Christina Aus der Au wünscht der Thurgauer Kirche, dass sie den Geist der Dynamik und des Zuhörens mitnimmt. Kirchenratspräsident Wilfried Bührer freute sich, dass so viele verschiedene Gemeinden und Generationen mit unterschiedlichen Denkmustern mitwirken und er ihr Vertrauen in die Landeskirche spürt. Und er ergänzte: «Der Heilige Geist ist nicht nur ein Geist der Triebkraft, sondern auch ein Geist der Beharrlichkeit.»

«Auch schmerzhafte Entscheide»
Judith Hübscher, Vizepräsidentin der Synode, freute sich, dass an der Tagung der Dialog eingeübt wurde.
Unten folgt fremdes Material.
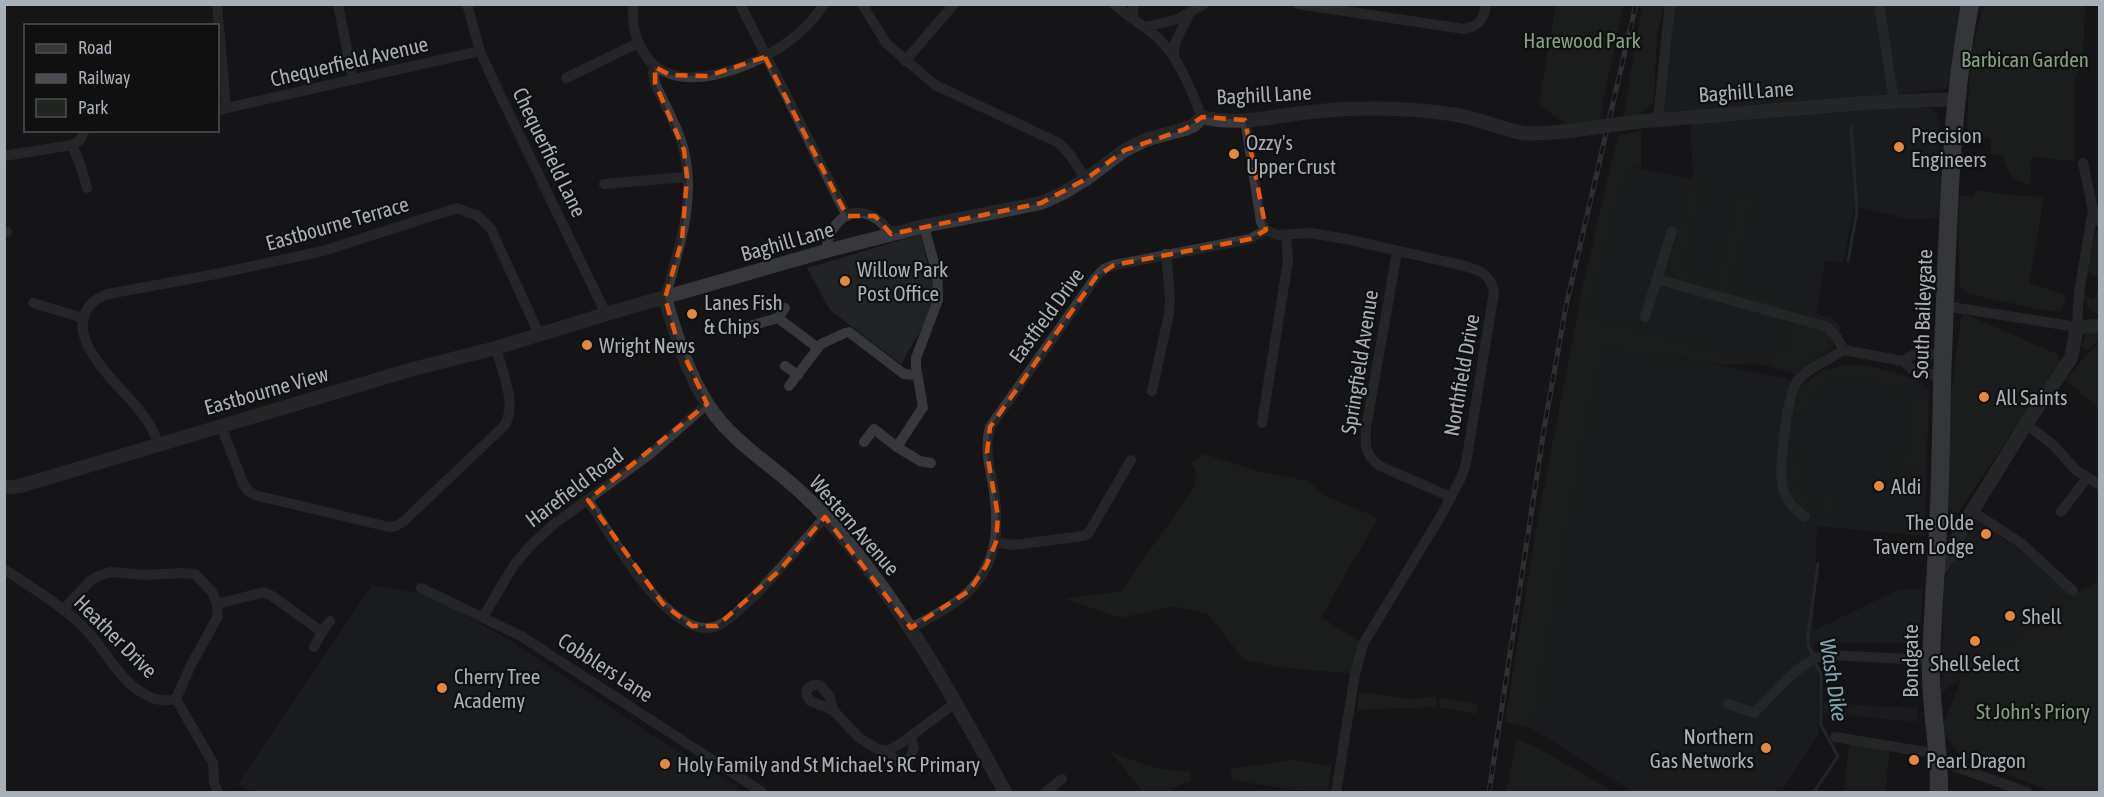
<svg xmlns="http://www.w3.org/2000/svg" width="2104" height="797" font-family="'Asap Condensed',sans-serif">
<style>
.built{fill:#212223}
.green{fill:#20261f}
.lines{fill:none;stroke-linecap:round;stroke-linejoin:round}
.stream{stroke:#2f3a3e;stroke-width:3}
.minor{stroke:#36383b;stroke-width:10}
.tertiary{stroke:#36383b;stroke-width:14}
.trunk{stroke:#5a5e63;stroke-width:18}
.rail-casing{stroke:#4b4e52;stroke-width:5}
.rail{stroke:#101011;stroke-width:3;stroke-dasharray:9;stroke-linecap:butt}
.tertiary-bridge{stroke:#36383b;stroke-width:14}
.marked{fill:none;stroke:#e8590c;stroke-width:4.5;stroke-dasharray:12 8;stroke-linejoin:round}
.poi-dot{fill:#e48840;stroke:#101011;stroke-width:2}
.labels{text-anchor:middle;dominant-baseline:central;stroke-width:4.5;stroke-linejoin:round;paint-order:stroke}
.park-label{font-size:21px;fill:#859f80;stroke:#101011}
.street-label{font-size:21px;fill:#a8afb6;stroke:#101011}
.poi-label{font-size:21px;fill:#a8afb6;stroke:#101011;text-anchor:start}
.water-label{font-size:22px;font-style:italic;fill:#81a3ae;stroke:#101011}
</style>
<rect width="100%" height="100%" fill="#151517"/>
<g class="built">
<polygon points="1670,5 1965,5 1949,86 1946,89 1901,93 1904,107 1931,108 1937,113 1940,125 1942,218 1908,219 1855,206 1843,263 1825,261 1816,313 1832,318 1841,327 1833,348 1796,374 1585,317 1626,166 1693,179 1690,117 1658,119"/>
<polygon points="921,234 934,292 929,316 901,364 830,310 807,268"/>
<polygon points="1601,349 1646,351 1808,383 1816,374 1826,369 1841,366 1862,365 1906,376 1921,383 1929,391 1925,536 1817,526 1813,631 1898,590 1923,589 1920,643 1814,643 1818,673 1819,733 1781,792 1633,792 1531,728 1567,520"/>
<polygon points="1974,519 2030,557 2073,595 2053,614 1941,693 1944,581"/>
<polygon points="372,585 427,594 511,641 652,735 746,792 252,792 237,785"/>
<polygon points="1824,703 1918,708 1917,722 1823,713"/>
</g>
<g class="green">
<path d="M1556,5H1623L1599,122C1566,126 1564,126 1539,103Z"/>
<polygon points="1642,5 1664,5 1657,35 1654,102 1636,118 1623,120"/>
<path d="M1985,5H2085L2083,61L2075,77V161L2032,157L2030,185C2011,179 2008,174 2003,155L1991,154L1990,138L1967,135C1969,90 1968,47 1985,5Z"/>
<polygon points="1641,131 1641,168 1626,166 1585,317 1754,363 1721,365 1646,351 1601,349 1567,520 1531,728 1505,722 1536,528 1585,276 1618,135"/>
<path d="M1694,185L1701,186L1680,270L1687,272L1686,278L1702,282L1706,275L1708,281L1700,286C1688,282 1674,281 1670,267Z"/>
<polygon points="1976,190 2011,195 2044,197 2029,283 2066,295 2061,311 2036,309 1965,293 1960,286 1958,230 1960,195 1974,197"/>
<polygon points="1740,198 1751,201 1727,289 1799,308 1798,313 1719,291 1716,286"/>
<polygon points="2096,231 2099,231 2099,279 2087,272"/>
<path d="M2099,285V313C2089,313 2090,305 2083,300V295L2094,300Z"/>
<polygon points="1965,314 2057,354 2060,361 1958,513 1948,510 1949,410 1961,317"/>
<path d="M1788,325L1810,331L1813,329C1822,332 1828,333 1828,344L1796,368L1771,365L1773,353L1789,355L1792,333L1786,330Z"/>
<polygon points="2099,329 2099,340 2086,351 2082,347 2086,333"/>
<polygon points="2099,343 2099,408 2065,380 2089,352"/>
<path d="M1862,365L1884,370L1914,380L1900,392L1901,383L1825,376V386C1806,387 1806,396 1804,413L1796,411C1807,372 1823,367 1862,365Z"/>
<polygon points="1928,400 1924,466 1900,465 1900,457 1910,457 1914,401"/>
<polygon points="1204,454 1260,472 1308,481 1323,495 1378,518 1321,617 1363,644 1355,674 1280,667 1244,660 1208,614 1173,606 1121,618 1065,599 1121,591 1194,488 1197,473 1191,462"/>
<polygon points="1796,462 1804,463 1803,478 1793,485 1793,463"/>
<polygon points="1803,483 1802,498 1810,499 1810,508 1822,509 1823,499 1833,499 1832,514 1805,511 1791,490"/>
<polygon points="2099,581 2099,792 2052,792 1961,756 1945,736 1943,726 1962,678 2053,614 2073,595"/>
<polygon points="1359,692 1410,699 1437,697 1436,707 1357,710"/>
<polygon points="1440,697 1477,704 1476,714 1439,707"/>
<polygon points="1517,739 1536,747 1614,792 1506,792"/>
<polygon points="1849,743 1890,751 1885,792 1844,792"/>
<path d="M1110,751C1137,763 1161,772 1190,771L1191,781L1181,784L1168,792H1143Z"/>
<polygon points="1292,760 1332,766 1328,792 1285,789 1232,780 1230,769"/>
</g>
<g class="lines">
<g class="stream">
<polyline points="1848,261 1857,211 1851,127"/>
<polyline points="1813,656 1808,645 1808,635 1818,564"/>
<polyline points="1814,792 1838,756 1821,725 1821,674 1815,662"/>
</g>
<g class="minor">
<polyline points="217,4 226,108"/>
<polyline points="338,4 353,80"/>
<polyline points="467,4 480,51 493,80 606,314"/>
<path d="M634,4C631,21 635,39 644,53C672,101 756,67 789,41C803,31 815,19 824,4"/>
<polyline points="740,4 847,216"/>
<polyline points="862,4 886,43 935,85 1059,143 1070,155 1086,179"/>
<path d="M1114,4C1128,17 1145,26 1159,39C1180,60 1191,90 1202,117"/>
<path d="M1298,4L1464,29C1479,26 1484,20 1486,4"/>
<polyline points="1879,4 1894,101"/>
<polyline points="1132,19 1134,4"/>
<polyline points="1145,27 1178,19 1204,4"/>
<polyline points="1174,56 1175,43 1190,13"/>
<polyline points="905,61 954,4"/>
<path d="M655,67L653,72L655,83C664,104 677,125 683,147C697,198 679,249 665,298"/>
<polyline points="566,78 638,43"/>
<polyline points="218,110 480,51"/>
<polyline points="1658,119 1670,4"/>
<path d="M1245,120L1261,222L1266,230L1277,235L1310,233L1346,239L1465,266C1481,271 1490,274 1494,292L1466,463L1462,476L1442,514L1363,644L1355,674L1336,792"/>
<polyline points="72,145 81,167 87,188"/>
<polyline points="4,156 72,145 80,140 85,130"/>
<polyline points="2083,163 2093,210 2100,222"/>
<polyline points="604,184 687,177"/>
<polyline points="924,226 937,274 938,300 916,358 916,367 923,407 897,447 920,461 931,463"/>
<polyline points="4,232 7,232"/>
<path d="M826,251C827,244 829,235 833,229C850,202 876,212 891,234"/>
<path d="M1397,252L1366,428C1365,445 1365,456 1380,466L1451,497"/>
<polyline points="1657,279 1827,327 1836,336 1844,350 1903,361 1912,369 1942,377"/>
<polyline points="33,303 83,318"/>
<polyline points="1945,306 2077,327 2079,293 2093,210"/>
<polyline points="1645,317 1672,231"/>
<polyline points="778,318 818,348"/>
<polyline points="743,328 778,318 785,308"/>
<polyline points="1903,361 1913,355 1943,354"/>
<polyline points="785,366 798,375"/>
<polyline points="789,386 821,344 845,333 849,332 904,374 917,375"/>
<polyline points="1152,391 1169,314 1170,296 1166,254"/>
<polyline points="1262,423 1288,261 1286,235"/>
<polyline points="2026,424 2052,444 2077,471 2100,485"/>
<path d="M221,426L243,483L247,490L255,495L389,527L396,526L404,521L505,425C517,402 502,372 496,348"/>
<polyline points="864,442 874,429 897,447"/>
<path d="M159,444C154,434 150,423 143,415C125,389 58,338 92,303C96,299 103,296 108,294L216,274L323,251L457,208L478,216L491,229L539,334"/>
<path d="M588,500C609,532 672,648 719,625C731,619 741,608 751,599C778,573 800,545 825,517"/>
<polyline points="1972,511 2022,544 2073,591"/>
<polyline points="2061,512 2087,478"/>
<path d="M1805,517C1795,509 1786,501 1783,488C1778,470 1787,394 1798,380C1810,367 1829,359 1844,350"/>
<polyline points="996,542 1013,545 1083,536 1088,534 1131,460"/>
<path d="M4,569C32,588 62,605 86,630C105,649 118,678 141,692C153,700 163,702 176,699L213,763L214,784L218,792"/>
<polyline points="421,588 521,636 762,792"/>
<polyline points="217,604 264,592 272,596 322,632 314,647"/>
<polyline points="63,610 90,581 98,576 111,572 144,575 182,573 195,574 212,592 217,604 218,616 191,665 176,699"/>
<polyline points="483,617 514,565 531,545 554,524 649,455 707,404"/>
<path d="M911,628C929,618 956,605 970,590C998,561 999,528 994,491C990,468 984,449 990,427L1096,277L1104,269L1114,265L1250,239L1266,230"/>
<polyline points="322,632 330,621"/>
<path d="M1728,704L1754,713C1772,695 1799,661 1825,655L1931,660"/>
<polyline points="833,710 830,697 820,685 813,685 807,689 806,694 810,701 833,710 858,737 877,749 887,751 903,742 955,703"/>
<polyline points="1835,737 1938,754"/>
<polyline points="887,751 897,762 903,762 909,759 914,748 910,736"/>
<polyline points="1939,761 2027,792"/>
<polyline points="1046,792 1062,779"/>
</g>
<g class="tertiary">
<polyline points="1635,122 1864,103 1957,99"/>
<path d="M665,298C677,339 692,388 720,421C739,444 766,462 788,481C810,499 830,521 848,543C911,619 958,706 1005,792"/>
<path d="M4,488L20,486L413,369L496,348L606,314L826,251L924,226L1041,203L1063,193L1086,179L1125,150L1148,139L1185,129L1194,125L1202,117C1235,126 1269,117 1302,113C1352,107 1407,107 1457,115C1480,119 1501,129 1523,133C1538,135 1554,132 1569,131"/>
<polyline points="1935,575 1949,556 1966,521 2026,424 2071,358 2077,327 2100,326"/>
</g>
<path class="trunk" d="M1939,792C1940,750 1930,708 1931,666C1932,620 1936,575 1938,530C1941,471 1941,412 1943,353C1948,237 1949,119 1970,4"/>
<g class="rail-casing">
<polyline id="rail" points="1489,792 1544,429 1566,306 1636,4"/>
</g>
<use href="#rail" class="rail"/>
<polyline class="tertiary-bridge" points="1569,131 1635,122"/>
</g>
<path d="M0 0H2104V797H0ZM765,57L847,216H875L891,234L1041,203L1086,179L1125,150L1185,129L1202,117L1245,120L1266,230L1250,239L1114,265L1096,277L990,427L987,453L998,516L996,542L986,566L969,591L911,628L825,517L779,571L717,626H692L663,604L588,500L707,404L677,340L665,298L682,240L687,177L684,150L655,83V67L670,75L708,76Z" fill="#151517" fill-opacity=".55" fill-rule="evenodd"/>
<path class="marked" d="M765,57L847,216H875L891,234L1041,203L1086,179L1125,150L1185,129L1202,117L1245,120L1266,230L1250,239L1114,265L1096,277L990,427L987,453L998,516L996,542L986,566L969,591L911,628L825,517L779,571L717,626H692L663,604L588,500L707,404L677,340L665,298L682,240L687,177L684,150L655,83V67L670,75L708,76Z"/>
<g class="poi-dot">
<circle cx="1899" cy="147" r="6"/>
<circle cx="1234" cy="154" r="6"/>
<circle cx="845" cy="281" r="6"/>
<circle cx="692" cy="314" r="6"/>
<circle cx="587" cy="345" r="6"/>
<circle cx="1984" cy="397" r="6"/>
<circle cx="1879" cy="486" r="6"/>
<circle cx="1986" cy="534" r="6"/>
<circle cx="2010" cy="616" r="6"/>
<circle cx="1975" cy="641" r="6"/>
<circle cx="442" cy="688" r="6"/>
<circle cx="1766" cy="748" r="6"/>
<circle cx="1914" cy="760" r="6"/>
<circle cx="665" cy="764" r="6"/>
</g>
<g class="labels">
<g class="park-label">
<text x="1582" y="40">Harewood Park</text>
<text x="2025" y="59">Barbican Garden</text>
<text x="2033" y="711">St John's Priory</text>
</g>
<g class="street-label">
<text transform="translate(349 61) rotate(-13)">Chequerfield Avenue</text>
<text transform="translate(1746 91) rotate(-4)">Baghill Lane</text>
<text transform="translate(1264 94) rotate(-3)">Baghill Lane</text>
<text transform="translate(550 152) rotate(64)">Chequerfield Lane</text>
<text transform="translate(337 223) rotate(-16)">Eastbourne Terrace</text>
<text transform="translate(787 241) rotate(-16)">Baghill Lane</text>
<text transform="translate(1922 314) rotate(-88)">South Baileygate</text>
<text transform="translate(1046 315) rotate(-54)">Eastfield Drive</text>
<text transform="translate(1359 362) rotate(-81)">Springfield Avenue</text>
<text transform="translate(1461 375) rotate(-80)">Northfield Drive</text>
<text transform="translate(266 390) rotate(-16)">Eastbourne View</text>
<text transform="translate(574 487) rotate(-37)">Harefield Road</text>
<text transform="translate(855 525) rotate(49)">Western Avenue</text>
<text transform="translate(116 636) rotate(45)">Heather Drive</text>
<text transform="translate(1910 661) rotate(-90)">Bondgate</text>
<text transform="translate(606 667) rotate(33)">Cobblers Lane</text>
</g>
<g class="poi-label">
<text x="1911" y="135">Precision<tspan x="1911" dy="24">Engineers</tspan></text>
<text x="1246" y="142">Ozzy's<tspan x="1246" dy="24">Upper Crust</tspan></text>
<text x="857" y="269">Willow Park<tspan x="857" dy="24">Post Office</tspan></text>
<text x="704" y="302">Lanes Fish<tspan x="704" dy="24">&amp; Chips</tspan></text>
<text x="599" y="345">Wright News</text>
<text x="1996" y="397">All Saints</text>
<text x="1891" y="486">Aldi</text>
<text x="1974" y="522" text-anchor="end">The Olde<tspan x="1974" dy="24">Tavern Lodge</tspan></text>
<text x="2022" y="616">Shell</text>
<text x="1975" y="663" text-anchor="middle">Shell Select</text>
<text x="454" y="676">Cherry Tree<tspan x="454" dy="24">Academy</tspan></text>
<text x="1754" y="736" text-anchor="end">Northern<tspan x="1754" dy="24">Gas Networks</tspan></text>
<text x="1926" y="760">Pearl Dragon</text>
<text x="677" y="764">Holy Family and St Michael's RC Primary</text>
</g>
<g class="water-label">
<text transform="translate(1834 680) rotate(81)">Wash Dike</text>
</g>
</g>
<rect width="2104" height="797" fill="none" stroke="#a8afb6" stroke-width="12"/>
<rect x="24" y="24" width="195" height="108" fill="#101011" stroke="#4d5053" stroke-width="1.5"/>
<rect x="36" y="44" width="30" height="9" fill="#36383b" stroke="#4d5053" stroke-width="1.5"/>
<text x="78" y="54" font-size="18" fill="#a8afb6">Road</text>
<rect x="36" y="74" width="30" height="9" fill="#4b4e52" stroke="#4d5053" stroke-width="1.5"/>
<text x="78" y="84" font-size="18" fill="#a8afb6">Railway</text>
<rect x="36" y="99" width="30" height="18" fill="#20261f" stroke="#4d5053" stroke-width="1.5"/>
<text x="78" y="114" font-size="18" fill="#a8afb6">Park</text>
</svg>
Wilfried Bührer meinte mit einem Augenzwinkern, die Tagung sei fast etwas gar zu harmonisch gelaufen, denn man werde sich über den Zukunftsweg nicht immer überall einig sein – und: «Es kann auch schmerzhafte Entscheide geben.»

Jemand machte darauf aufmerksam, die Kirche befinde sich in einer «Zeit des Gegenwindes». Es sei deshalb in den Kirchgemeinden wichtig zu wissen, dass man die Rückendeckung der Kantonalkirche habe. Es sei aber auch die Zeit, mutig Werbung zu machen, hiess es von anderer Seite – nämlich für «den wunderbaren Gott, der unser Leben verändern kann».

In den Rat, dann in die Synode
Bührer appellierte in seinem Schlusswort: «Bleibt daran, Ihr könnt etwas bewegen.» Der Kirchenrat werde die Erkenntnisse nun nochmals bearbeiten und dann der Synode eine Vorlage für die Zukunftsentwicklung der Thurgauer Landeskirche unterbreiten. Die Synode könne festlegen, wo man für die nächsten Jahre dranbleiben soll und welche personellen oder finanziellen Ressourcen nötig sein werden, um etwas in Bewegung zu setzen.